New Source – Lung fritters from Cgm 384

Meister Eberhard is done and all that remains is to clean up the translation before posting the document here. I am now starting on the fifteenth-century recipe collection Munic Cgm 384, also known as the alemannisches Büchlein von guter Speise.

1 Fried buoben pfulen

For a dish called a bouben pfulwe, take the lung of a calf and boil it until it is done. Cut bacon into it and chop it very well, and beat eggs into it, and pepper and saffron. Fry them with mint leaves and roll (bewils) them in it. Brush and fill it with egg yolk and fry it in fat.

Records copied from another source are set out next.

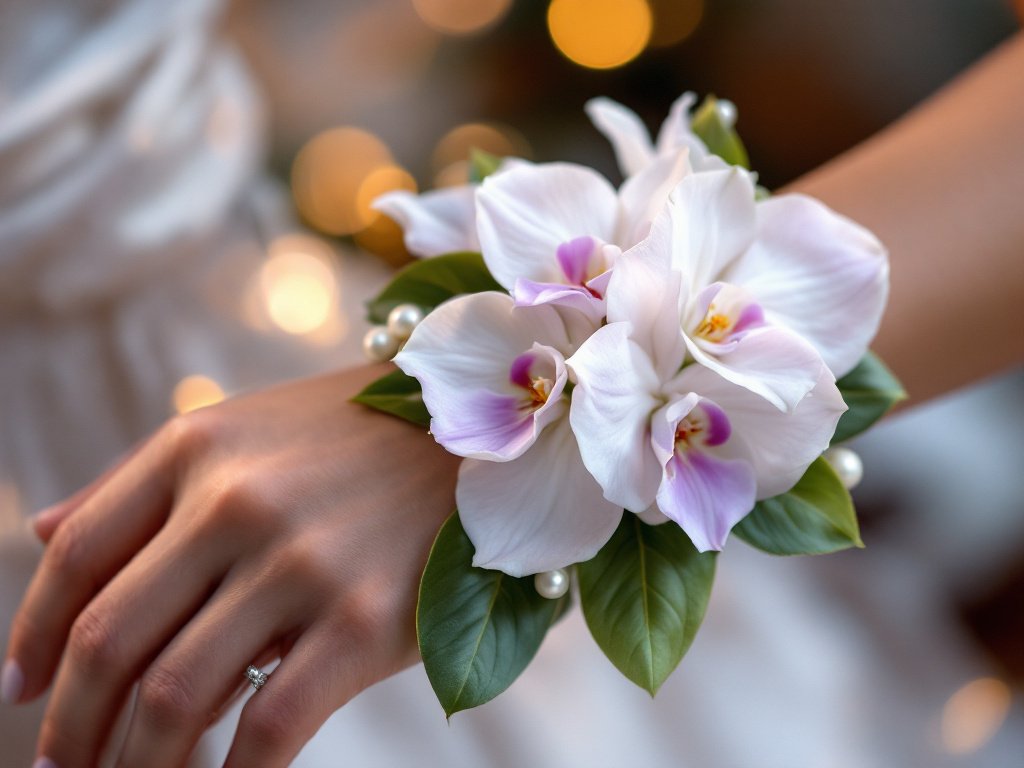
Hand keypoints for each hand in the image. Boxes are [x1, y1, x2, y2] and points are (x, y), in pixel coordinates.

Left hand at [3, 365, 459, 766]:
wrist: (483, 440)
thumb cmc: (356, 437)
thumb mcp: (245, 431)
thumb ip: (142, 481)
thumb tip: (40, 531)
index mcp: (196, 448)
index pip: (79, 554)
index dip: (33, 636)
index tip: (19, 692)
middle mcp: (238, 501)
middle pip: (112, 638)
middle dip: (70, 726)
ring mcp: (303, 561)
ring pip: (174, 697)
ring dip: (132, 765)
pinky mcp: (365, 621)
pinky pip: (269, 728)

This recipe is a bit puzzling, but we can guess from its name and parallel instances how we should read it. The name translates roughly as boys’ pillows, where boy (Bube) can refer to a child, a youth, or a servant. That suggests the lung filling is actually filled into the mint leaves prior to frying, a technique that is also described in the Kuchenmaistrey for sage leaves. However, it could also be meatball fritters rolled in crushed mint leaves and coated with egg yolk.

Bound together with medicinal, veterinary, and magical texts, the culinary recipes of Munich Cgm 384 were partly published in 1865 as “Ein alemannisches Büchlein von guter Speise“. The manuscript dates to the second half of the fifteenth century. My translation follows the edition by Trude Ehlert in Münchner Kochbuchhandschriften aus dem 15. Jahrhundert, Tupperware Deutschland, Frankfurt 1999, which includes the first section of recipes not published earlier.